(CN) - The Ohio Supreme Court disbarred a former judge who was convicted of accepting bribes and who gave false testimony at his trial.
Steven Terry began to serve as a judge on the Cuyahoga County Court of Common Pleas in 2007.
Four years later, he was convicted of federal conspiracy and mail-fraud charges after he provided judicial favors in exchange for campaign contributions.
Terry was serving as a judge when a campaign supporter, former Cuyahoga County Auditor Frank Russo, convinced him to rule against a bank in a foreclosure action, according to court records.
Terry was sentenced to 63 months in prison, and a panel of the Board of Commissioners on Grievances and Discipline recommended his indefinite suspension from the practice of law.
Because the sentencing judge found that Terry had committed perjury during his criminal trial, the board also recommended Terry's disbarment.
The Ohio Supreme Court approved the recommendation in an unsigned Feb. 25 opinion, after comparing his case to that of Judge Bridget McCafferty, who was suspended for lying to the Federal Bureau of Investigation about her involvement with Russo and former Cuyahoga County Commissioner Jimmy Dimora.

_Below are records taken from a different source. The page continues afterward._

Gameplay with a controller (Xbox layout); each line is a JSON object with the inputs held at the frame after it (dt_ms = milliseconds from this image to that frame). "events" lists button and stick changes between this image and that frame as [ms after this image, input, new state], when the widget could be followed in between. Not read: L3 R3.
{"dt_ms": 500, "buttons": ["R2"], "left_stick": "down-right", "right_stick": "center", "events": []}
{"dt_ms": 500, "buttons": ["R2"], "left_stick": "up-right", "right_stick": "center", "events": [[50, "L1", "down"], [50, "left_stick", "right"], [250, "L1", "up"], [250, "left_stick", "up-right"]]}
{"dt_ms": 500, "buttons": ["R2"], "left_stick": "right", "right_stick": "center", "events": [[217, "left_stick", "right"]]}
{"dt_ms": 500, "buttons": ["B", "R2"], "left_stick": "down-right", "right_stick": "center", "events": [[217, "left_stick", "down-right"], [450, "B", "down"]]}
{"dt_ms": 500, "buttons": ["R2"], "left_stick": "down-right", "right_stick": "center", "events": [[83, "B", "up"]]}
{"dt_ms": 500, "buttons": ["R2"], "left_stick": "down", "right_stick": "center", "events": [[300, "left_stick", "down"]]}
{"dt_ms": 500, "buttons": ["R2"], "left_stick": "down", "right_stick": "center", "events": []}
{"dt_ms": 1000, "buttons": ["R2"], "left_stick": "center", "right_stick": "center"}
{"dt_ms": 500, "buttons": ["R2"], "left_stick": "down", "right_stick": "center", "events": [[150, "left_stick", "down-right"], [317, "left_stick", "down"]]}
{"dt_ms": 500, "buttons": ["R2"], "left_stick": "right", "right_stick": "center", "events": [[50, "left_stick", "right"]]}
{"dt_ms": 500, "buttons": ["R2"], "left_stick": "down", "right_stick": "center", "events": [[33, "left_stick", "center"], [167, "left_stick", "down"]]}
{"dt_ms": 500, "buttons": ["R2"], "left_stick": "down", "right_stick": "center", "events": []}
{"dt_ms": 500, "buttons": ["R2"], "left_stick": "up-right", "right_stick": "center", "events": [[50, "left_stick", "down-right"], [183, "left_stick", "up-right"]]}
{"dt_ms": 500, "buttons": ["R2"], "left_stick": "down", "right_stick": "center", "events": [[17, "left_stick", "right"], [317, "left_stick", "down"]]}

"We find that Terry's actions and resulting criminal convictions are more egregious than those at issue in McCafferty," the ruling states, noting that McCafferty was not charged with misusing her judicial position. "In contrast, Terry was convicted of felony offenses arising from actions taken in his official capacity as a judge - including defrauding and depriving Cuyahoga County citizens and taxpayers of his honest services by soliciting and accepting payments and other things of value from Russo through the U.S. Mail in exchange for favorable judicial action."
Justice Judith Ann Lanzinger, in a concurring opinion, stated that Terry's conduct "has brought disrepute to and caused irreparable harm to the judicial system, and it calls for 'the full measure of our disciplinary authority.'"
Justice William O'Neill dissented, writing that he did not find a "meaningful difference" between the conduct of Terry and McCafferty, noting that Terry received "the functional equivalent of the death penalty for a lawyer."
O'Neill recommended indefinite suspension, which would have left the door open for Terry to apply for reinstatement.
"The prospects of that happening are no doubt slim, but I have trust in my colleagues to make the right decision at that time," O'Neill wrote. "I see no benefit to slamming shut that door at this time."